Lejos de seguir los protocolos habituales de las grandes celebridades, Taylor habría decidido manejar las invitaciones de una manera mucho más reservada, personal y controlada.
Invitaciones sin tarjetas y con llamadas privadas
Según trascendió en medios estadounidenses, la cantante habría dejado de lado las clásicas tarjetas impresas y las tradicionales invitaciones “save the date”, utilizadas para anunciar con anticipación la fecha de una boda.
En su lugar, Swift estaría contactando personalmente a familiares y amigos cercanos mediante llamadas privadas, una decisión que buscaría reducir al máximo la circulación de información sensible sobre el evento.
La medida habría surgido después de las constantes filtraciones y versiones que comenzaron a circular en torno al casamiento.

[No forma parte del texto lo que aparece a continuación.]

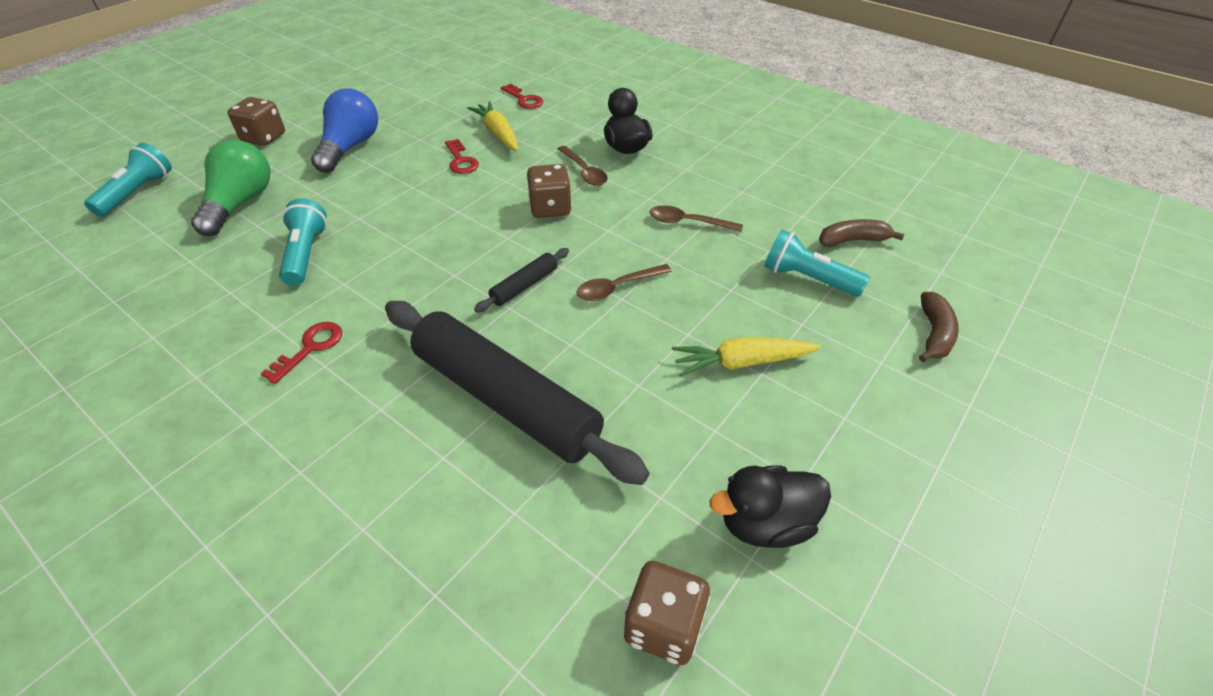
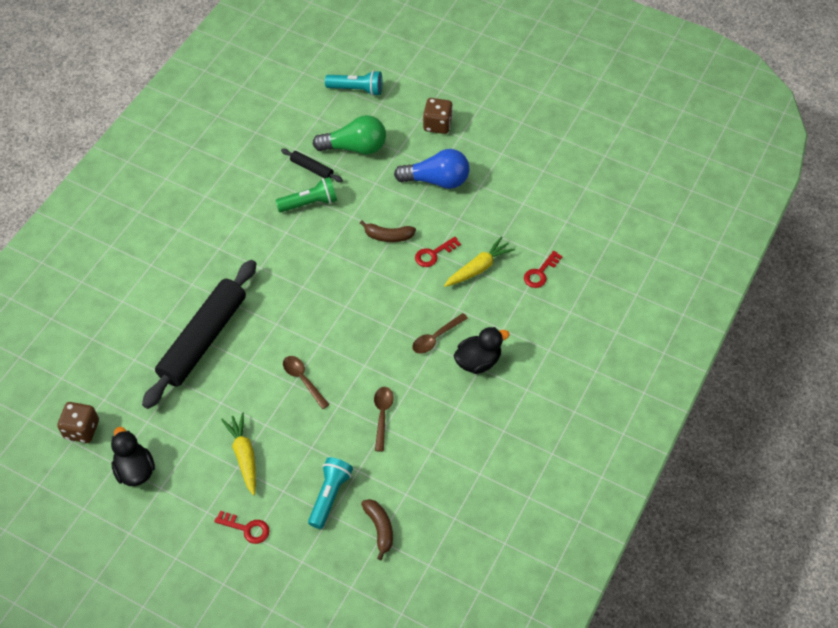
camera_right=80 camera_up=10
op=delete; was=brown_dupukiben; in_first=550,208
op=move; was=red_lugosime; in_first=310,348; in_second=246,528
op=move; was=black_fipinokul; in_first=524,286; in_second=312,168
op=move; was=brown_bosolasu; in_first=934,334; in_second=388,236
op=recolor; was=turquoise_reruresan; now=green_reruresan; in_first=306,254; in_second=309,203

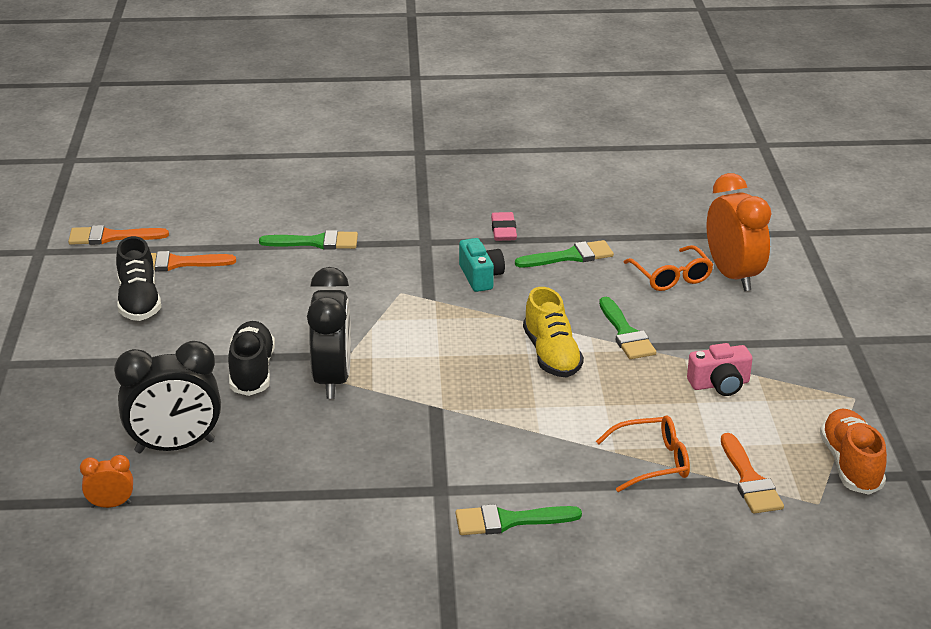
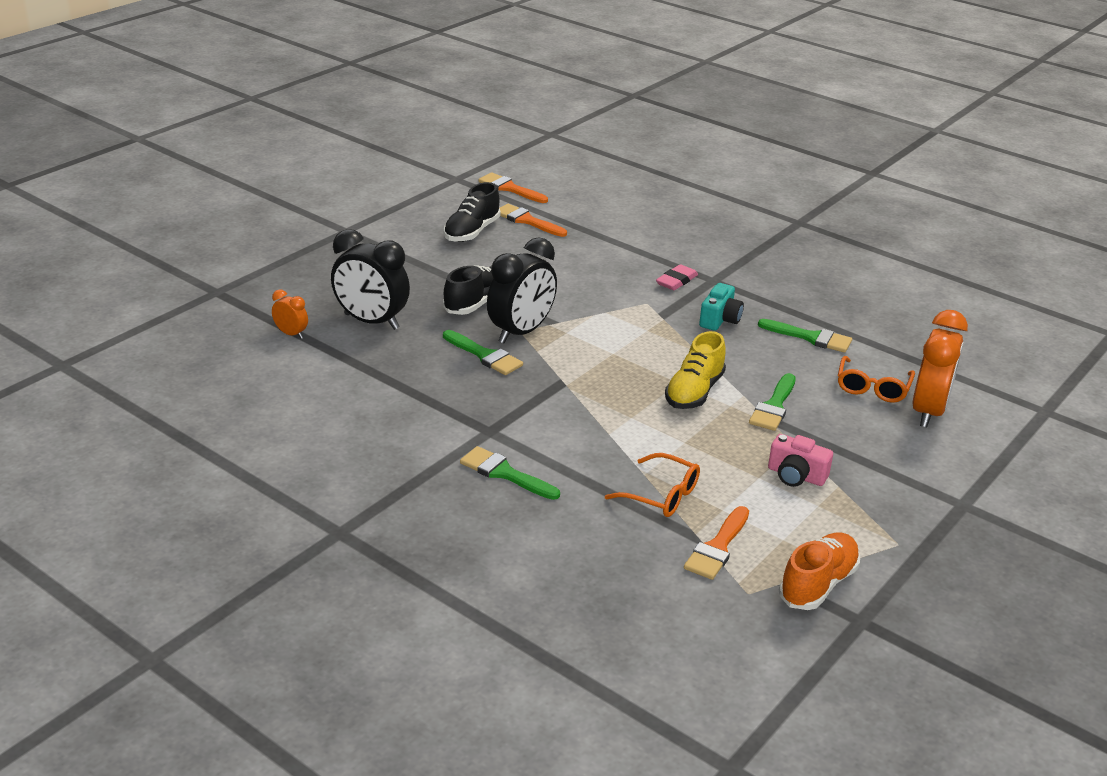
camera_right=40 camera_up=0
op=move; was=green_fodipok; in_first=316,242; in_second=484,355
op=move; was=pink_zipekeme; in_first=503,230; in_second=676,281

“Entonces me llamó y me dijo: ‘Estás invitado a mi boda’”, habría contado una persona cercana al entorno de la artista.
La sorpresa entre algunos invitados habría sido total, ya que muchos no esperaban recibir una llamada directa de Taylor para confirmar su presencia en uno de los eventos más comentados del año.

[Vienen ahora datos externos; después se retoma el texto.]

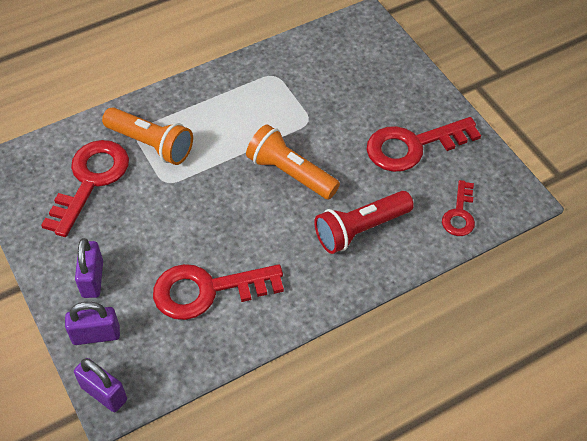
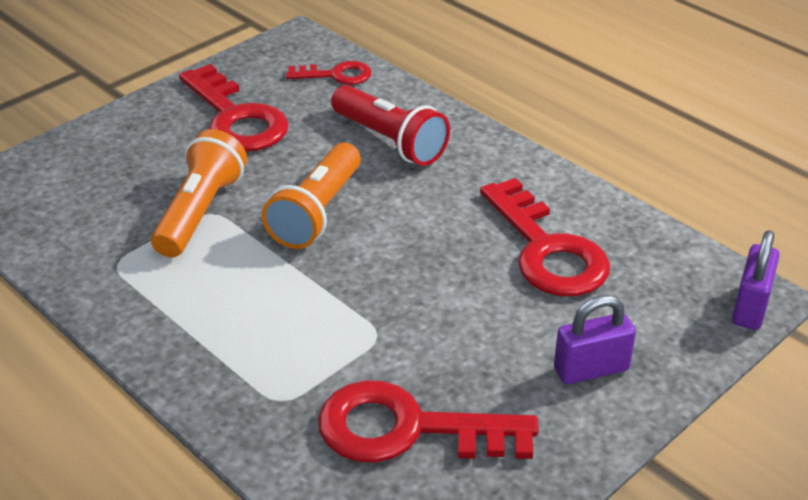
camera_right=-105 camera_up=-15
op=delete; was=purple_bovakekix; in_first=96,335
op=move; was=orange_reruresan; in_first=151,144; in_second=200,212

Un operativo reservado para blindar la boda
De acuerdo con información difundida por medios internacionales, Taylor no sería la única encargada de realizar estas invitaciones. Personas de su círculo de confianza y miembros de su equipo también estarían colaborando para mantener la organización bajo estricta reserva.

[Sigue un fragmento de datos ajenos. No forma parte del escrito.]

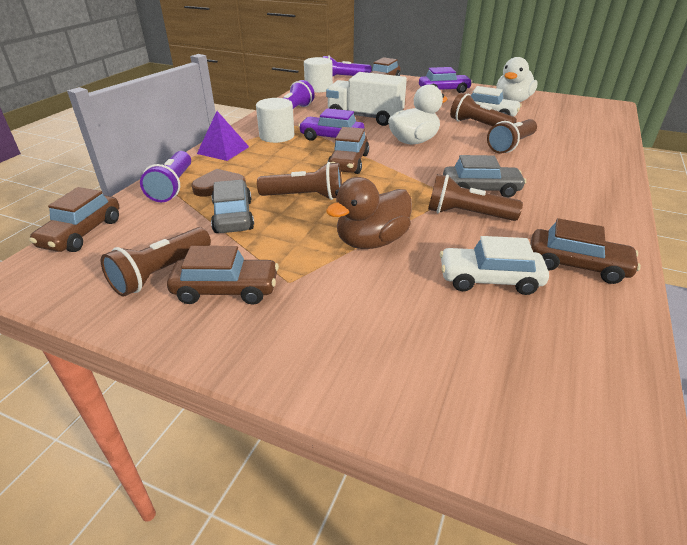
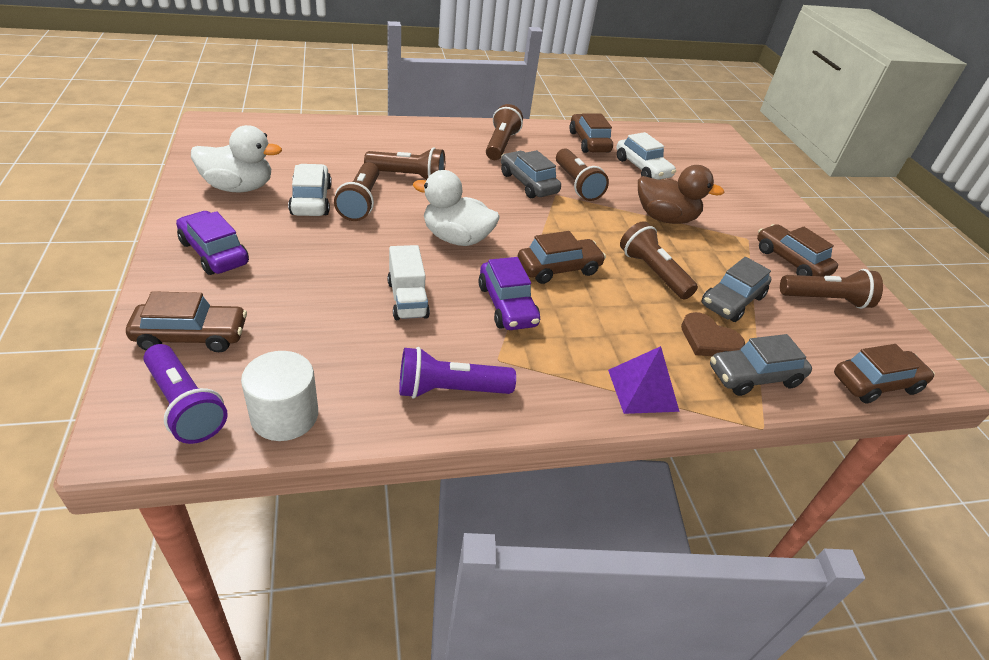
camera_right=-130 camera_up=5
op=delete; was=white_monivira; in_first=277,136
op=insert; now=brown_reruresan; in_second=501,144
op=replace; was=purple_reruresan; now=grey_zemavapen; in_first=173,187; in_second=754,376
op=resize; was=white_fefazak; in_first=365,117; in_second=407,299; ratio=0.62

Además, a los invitados se les habría pedido mantener sus agendas de verano libres y flexibles, aunque sin revelarles todavía la fecha definitiva ni el lugar exacto de la ceremonia.
El objetivo sería claro: evitar nuevas filtraciones, controlar la información y blindar cada detalle antes del gran día.
Rhode Island, el primer escenario de los rumores
Durante varios meses, una de las versiones más fuertes apuntó a que la boda podría realizarse en Rhode Island, donde Taylor Swift posee una mansión frente al mar y suele organizar encuentros privados con amigos y celebridades.
Incluso, algunos reportes señalaron que la artista quería casarse allí en junio y que habría intentado asegurar una fecha específica para celebrar la ceremonia junto a Travis Kelce.
Aunque nunca hubo una confirmación oficial, el rumor alimentó aún más la expectativa entre sus seguidores.
Nueva York también aparece como posible lugar
En medio del misterio, también comenzó a circular una nueva versión que señala a Nueva York como posible escenario del casamiento. Según publicaciones internacionales, la fecha que empezó a tomar fuerza sería el 3 de julio.
La posibilidad no resulta extraña para los fanáticos, ya que Taylor mantiene una fuerte conexión con la ciudad, especialmente con Manhattan y el barrio de Tribeca, donde posee varias propiedades.
Además, su canción “Welcome to New York”, lanzada en 2014, reforzó durante años ese vínculo emocional con la ciudad.
Por ahora, no existe una confirmación oficial sobre la fecha ni el lugar de la boda. Lo único claro es que Taylor Swift estaría haciendo todo lo posible para mantener su casamiento lejos de filtraciones, rumores y curiosos no invitados.